北朝鮮の対南サイバー攻撃、今後2‐3年は阻止困難に

イタリア業者から流出した技術で北朝鮮がサイバー攻撃

 これとともに、今後は「北朝鮮と推定されるハッカー」を確認することも難しくなる可能性が高い。これまで国情院が、一部のサイバーテロを「北朝鮮と推定されるハッカー」の仕業と発表していた主な根拠の一つは「10年以上使用されている典型的な北朝鮮ハッカーの源泉コード」だった。北朝鮮発の悪性コードは、これまでほとんど同じパターンで作られていた。例えば、金正恩(キム・ジョンウン)朝鮮労働党第1書記が題材の映画を作った、米国のソニー・ピクチャーズを攻撃した悪性コードも、北朝鮮の典型的なコードで作られていた。

 セキュリティー業者のある関係者は「ハッカーの立場からすると、最高の『秘法書』が公開されわけで、当然学んで応用するだろう。北朝鮮としては、わざと見せつけたい誇示用のハッキングでは以前の典型的なコードをそのまま使い、本当に隠したいサイバーテロでは、別のコードを使うかもしれない」と語った。

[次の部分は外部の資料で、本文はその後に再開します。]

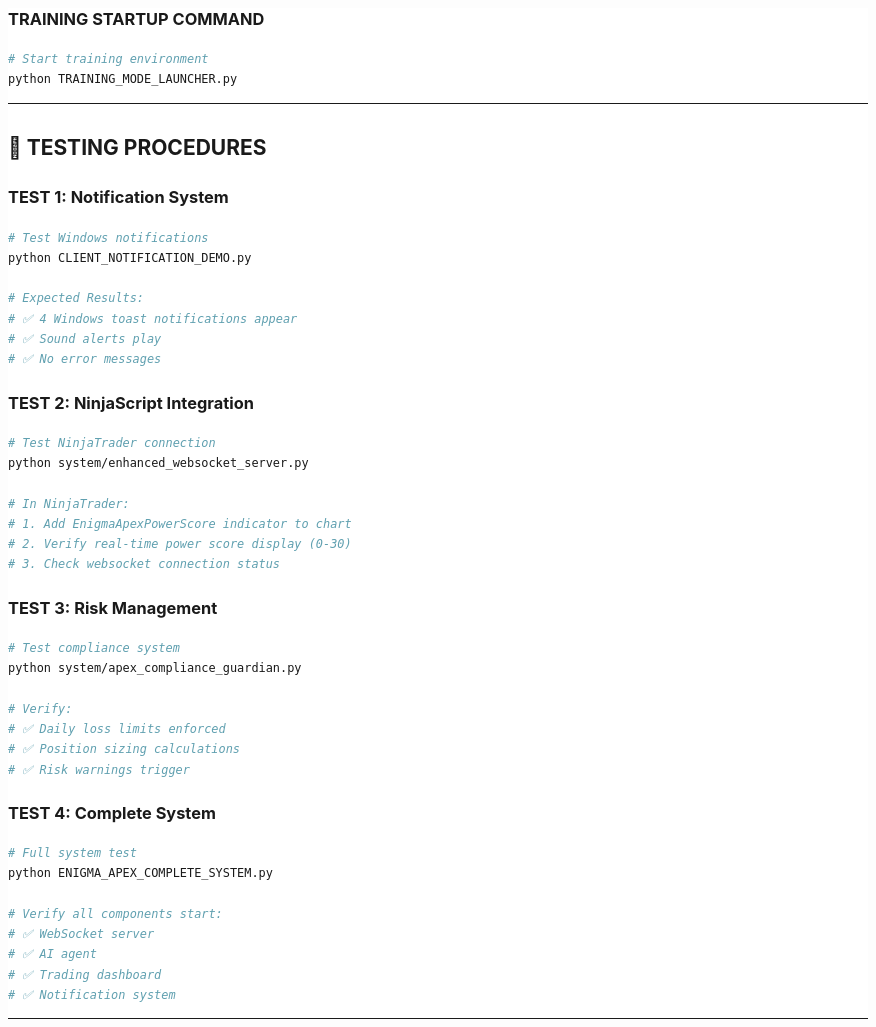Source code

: ### **TRAINING STARTUP COMMAND**
```bash
# Start training environment
python TRAINING_MODE_LAUNCHER.py
```

---

## 🎯 TESTING PROCEDURES

### **TEST 1: Notification System**
```bash
# Test Windows notifications
python CLIENT_NOTIFICATION_DEMO.py

# Expected Results:
# ✅ 4 Windows toast notifications appear
# ✅ Sound alerts play
# ✅ No error messages
```

### **TEST 2: NinjaScript Integration**
```bash
# Test NinjaTrader connection
python system/enhanced_websocket_server.py

# In NinjaTrader:
# 1. Add EnigmaApexPowerScore indicator to chart
# 2. Verify real-time power score display (0-30)
# 3. Check websocket connection status
```

### **TEST 3: Risk Management**
```bash
# Test compliance system
python system/apex_compliance_guardian.py

# Verify:
# ✅ Daily loss limits enforced
# ✅ Position sizing calculations
# ✅ Risk warnings trigger
```

### **TEST 4: Complete System**
```bash
# Full system test
python ENIGMA_APEX_COMPLETE_SYSTEM.py

# Verify all components start:
# ✅ WebSocket server
# ✅ AI agent
# ✅ Trading dashboard
# ✅ Notification system
```

---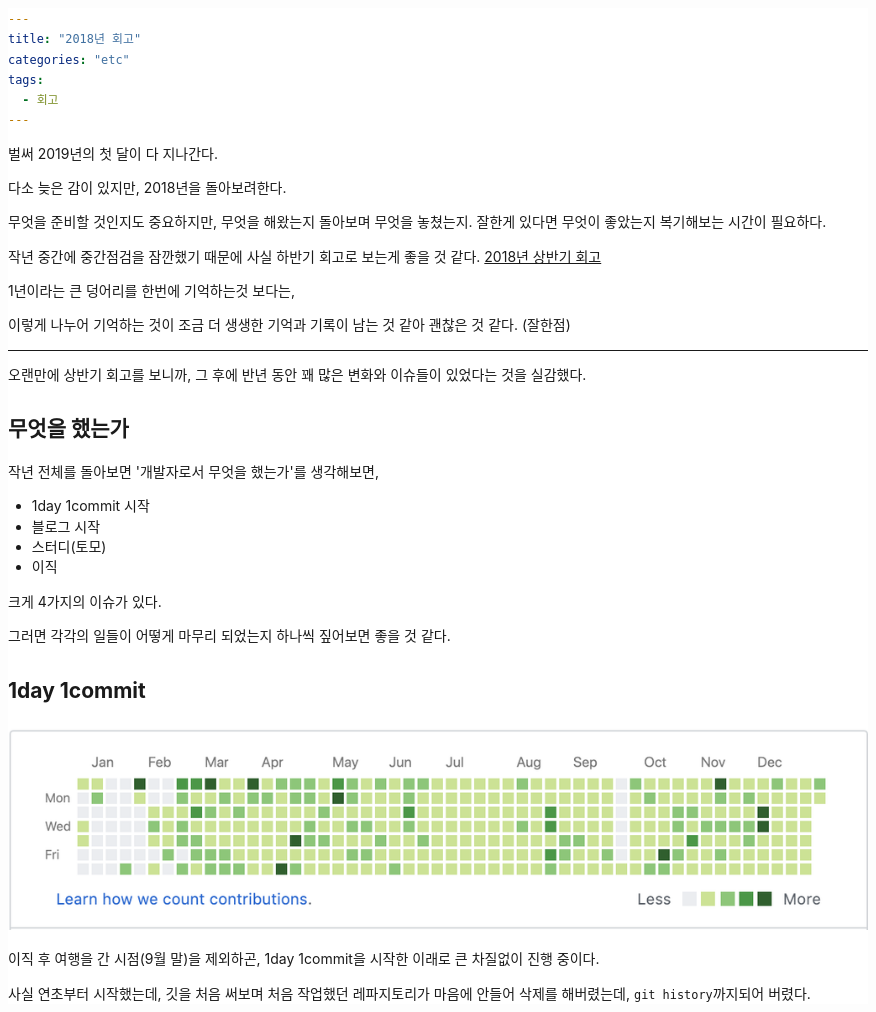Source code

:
 ```yaml
---
title: "2018년 회고"
categories: "etc"
tags:
  - 회고
---
```


벌써 2019년의 첫 달이 다 지나간다.

다소 늦은 감이 있지만, 2018년을 돌아보려한다.

무엇을 준비할 것인지도 중요하지만, 무엇을 해왔는지 돌아보며 무엇을 놓쳤는지. 잘한게 있다면 무엇이 좋았는지 복기해보는 시간이 필요하다.

작년 중간에 중간점검을 잠깐했기 때문에 사실 하반기 회고로 보는게 좋을 것 같다.
[2018년 상반기 회고](https://betterfly88.github.io/etc/2018_%EC%A4%91%EA%B0%84%EC%A0%90%EA%B2%80/)

1년이라는 큰 덩어리를 한번에 기억하는것 보다는,

이렇게 나누어 기억하는 것이 조금 더 생생한 기억과 기록이 남는 것 같아 괜찮은 것 같다. (잘한점)

--- 

오랜만에 상반기 회고를 보니까, 그 후에 반년 동안 꽤 많은 변화와 이슈들이 있었다는 것을 실감했다.

## 무엇을 했는가
작년 전체를 돌아보면 '개발자로서 무엇을 했는가'를 생각해보면,
- 1day 1commit 시작
- 블로그 시작
- 스터디(토모)
- 이직

크게 4가지의 이슈가 있다.

그러면 각각의 일들이 어떻게 마무리 되었는지 하나씩 짚어보면 좋을 것 같다.

## 1day 1commit

![commit_hisotry](/assets/images/study/etc/2019/2018_commit.png)

이직 후 여행을 간 시점(9월 말)을 제외하곤, 1day 1commit을 시작한 이래로 큰 차질없이 진행 중이다.

사실 연초부터 시작했는데, 깃을 처음 써보며 처음 작업했던 레파지토리가 마음에 안들어 삭제를 해버렸는데, <code>git history</code>까지되어 버렸다.
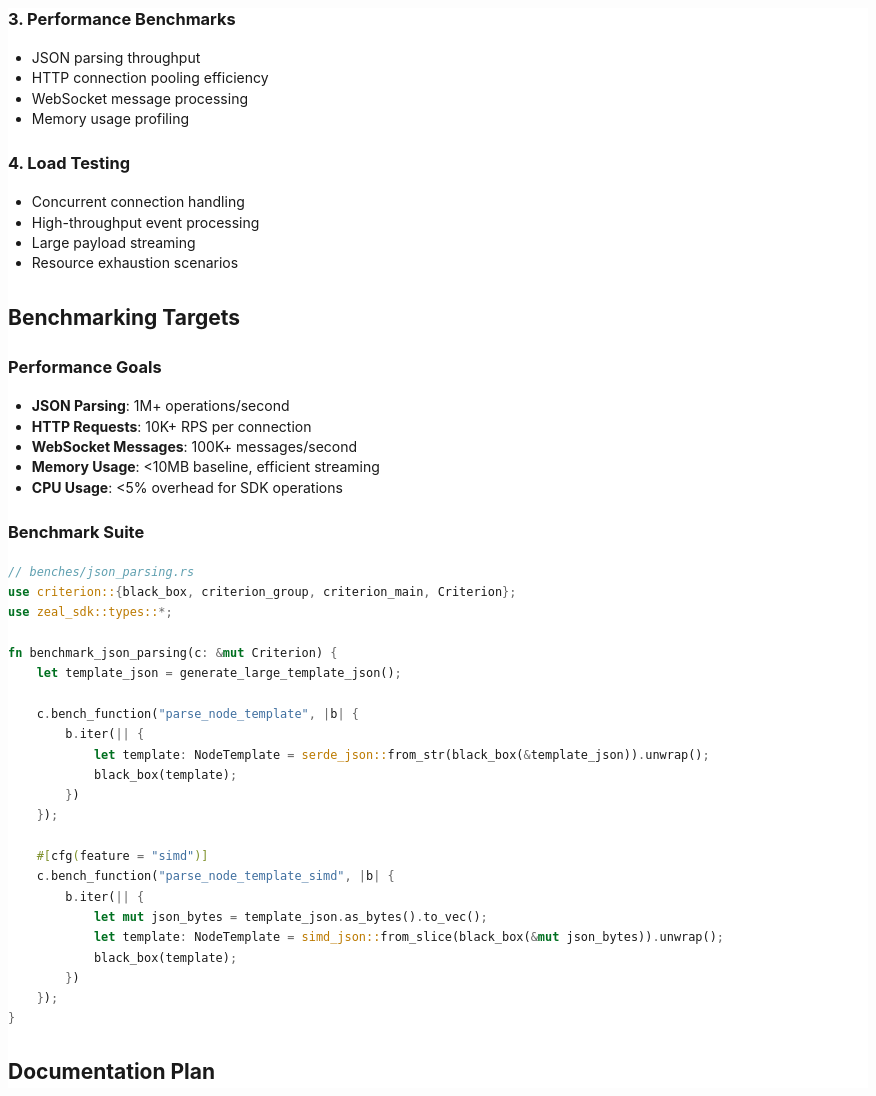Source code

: ### 3. **Performance Benchmarks**
- JSON parsing throughput
- HTTP connection pooling efficiency
- WebSocket message processing
- Memory usage profiling

### 4. **Load Testing**
- Concurrent connection handling
- High-throughput event processing
- Large payload streaming
- Resource exhaustion scenarios

## Benchmarking Targets

### Performance Goals
- **JSON Parsing**: 1M+ operations/second
- **HTTP Requests**: 10K+ RPS per connection
- **WebSocket Messages**: 100K+ messages/second
- **Memory Usage**: <10MB baseline, efficient streaming
- **CPU Usage**: <5% overhead for SDK operations

### Benchmark Suite
```rust
// benches/json_parsing.rs
use criterion::{black_box, criterion_group, criterion_main, Criterion};
use zeal_sdk::types::*;

fn benchmark_json_parsing(c: &mut Criterion) {
    let template_json = generate_large_template_json();
    
    c.bench_function("parse_node_template", |b| {
        b.iter(|| {
            let template: NodeTemplate = serde_json::from_str(black_box(&template_json)).unwrap();
            black_box(template);
        })
    });
    
    #[cfg(feature = "simd")]
    c.bench_function("parse_node_template_simd", |b| {
        b.iter(|| {
            let mut json_bytes = template_json.as_bytes().to_vec();
            let template: NodeTemplate = simd_json::from_slice(black_box(&mut json_bytes)).unwrap();
            black_box(template);
        })
    });
}
```

## Documentation Plan

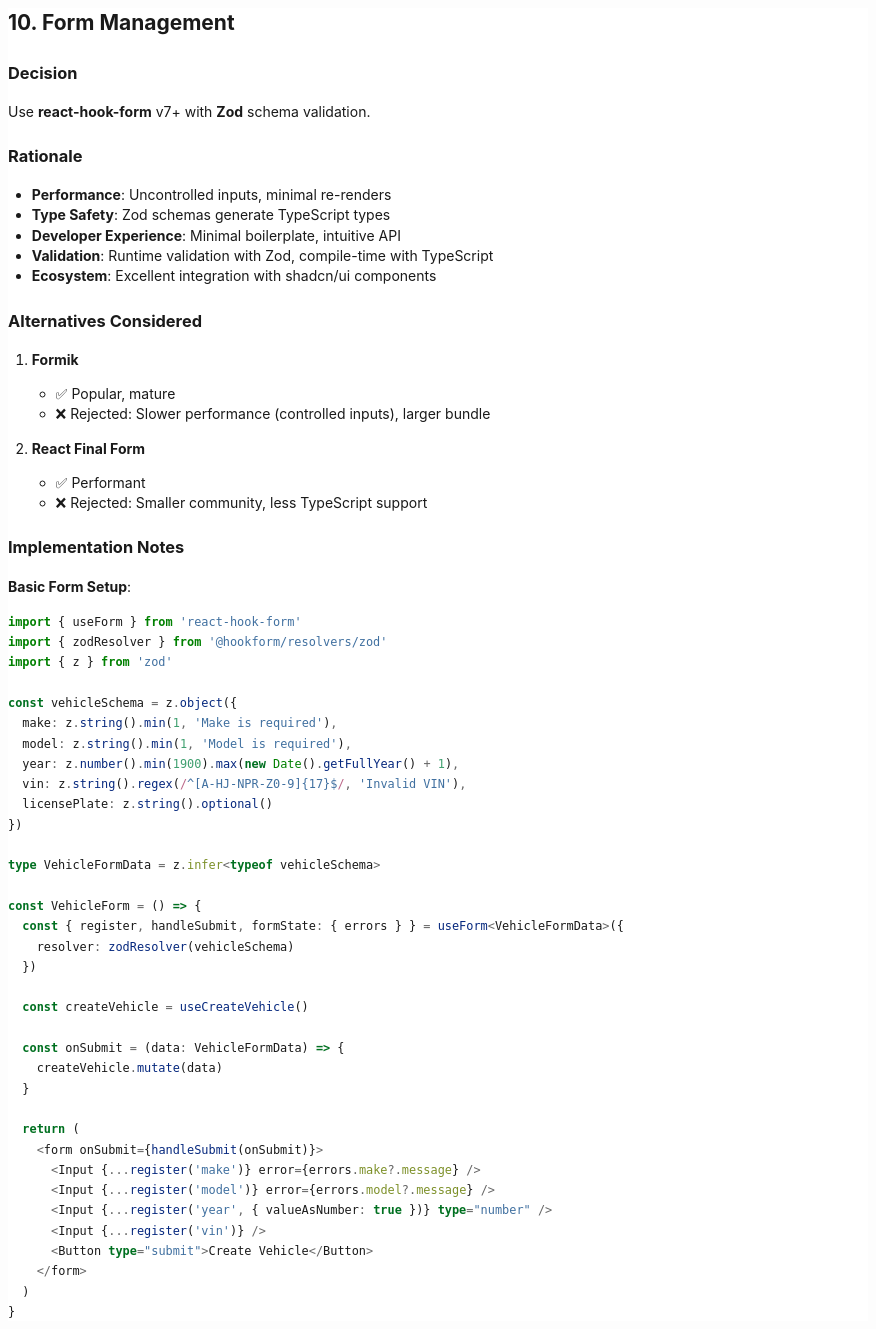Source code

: ## 10. Form Management

### Decision
Use **react-hook-form** v7+ with **Zod** schema validation.

### Rationale
- **Performance**: Uncontrolled inputs, minimal re-renders
- **Type Safety**: Zod schemas generate TypeScript types
- **Developer Experience**: Minimal boilerplate, intuitive API
- **Validation**: Runtime validation with Zod, compile-time with TypeScript
- **Ecosystem**: Excellent integration with shadcn/ui components

### Alternatives Considered
1. **Formik**
   - ✅ Popular, mature
   - ❌ Rejected: Slower performance (controlled inputs), larger bundle

2. **React Final Form**
   - ✅ Performant
   - ❌ Rejected: Smaller community, less TypeScript support

### Implementation Notes

**Basic Form Setup**:
```typescript
import { useForm } from 'react-hook-form'
import { zodResolver } from '@hookform/resolvers/zod'
import { z } from 'zod'

const vehicleSchema = z.object({
  make: z.string().min(1, 'Make is required'),
  model: z.string().min(1, 'Model is required'),
  year: z.number().min(1900).max(new Date().getFullYear() + 1),
  vin: z.string().regex(/^[A-HJ-NPR-Z0-9]{17}$/, 'Invalid VIN'),
  licensePlate: z.string().optional()
})

type VehicleFormData = z.infer<typeof vehicleSchema>

const VehicleForm = () => {
  const { register, handleSubmit, formState: { errors } } = useForm<VehicleFormData>({
    resolver: zodResolver(vehicleSchema)
  })

  const createVehicle = useCreateVehicle()

  const onSubmit = (data: VehicleFormData) => {
    createVehicle.mutate(data)
  }

  return (
    <form onSubmit={handleSubmit(onSubmit)}>
      <Input {...register('make')} error={errors.make?.message} />
      <Input {...register('model')} error={errors.model?.message} />
      <Input {...register('year', { valueAsNumber: true })} type="number" />
      <Input {...register('vin')} />
      <Button type="submit">Create Vehicle</Button>
    </form>
  )
}
```


  [Role.SUPER_ADMIN]: 4,
  [Role.ADMIN]: 3,
  [Role.MANAGER]: 2,
  [Role.DISPATCHER]: 1,
  [Role.DRIVER]: 0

■増大するサイバーテロの脅威……しかしサイバー防衛を受け持つ政府には対策なし

 コンピューターウイルスのワクチンを作るイーストソフト社の関係者は「今回の流出資料に、どのような脆弱点情報があり、どのようなハッキングツールがあるのか把握して、防御するワクチンを作るため努力しているところ」と語った。しかし、肝心の韓国政府は、特に注意を払ってはいない。未来創造科学部(省に相当)傘下のインターネット振興院は「外部でどのような悪性コードが流通しているかは、われわれの関心事ではない」という立場だ。インターネット振興院は、チョソン・ドットコムのようなニュースサイトからネイバー、銀行、企業に至るまで、韓国国内の民間サイトが攻撃された際、これを守る役割を果たす「サイバー防衛軍」だ。

 インターネット振興院のイム・ジェミョン・インターネット侵害対応本部長は「韓国国内のサイトが攻撃された際、素早く復旧して悪性コードを除去するのが、われわれの任務。インターネット上では数百万を超える悪性コードが流通しており、これを全てわれわれが監視することはできない」と語った。事前の予防ではなく事後の対処が主たる役割、という説明だ。悪性コードを分析するインターネット振興院のイ・ドングン総合分析チーム長は「ハッキングチームの流出資料に対する分析はしておらず、現時点では計画もない」と語った。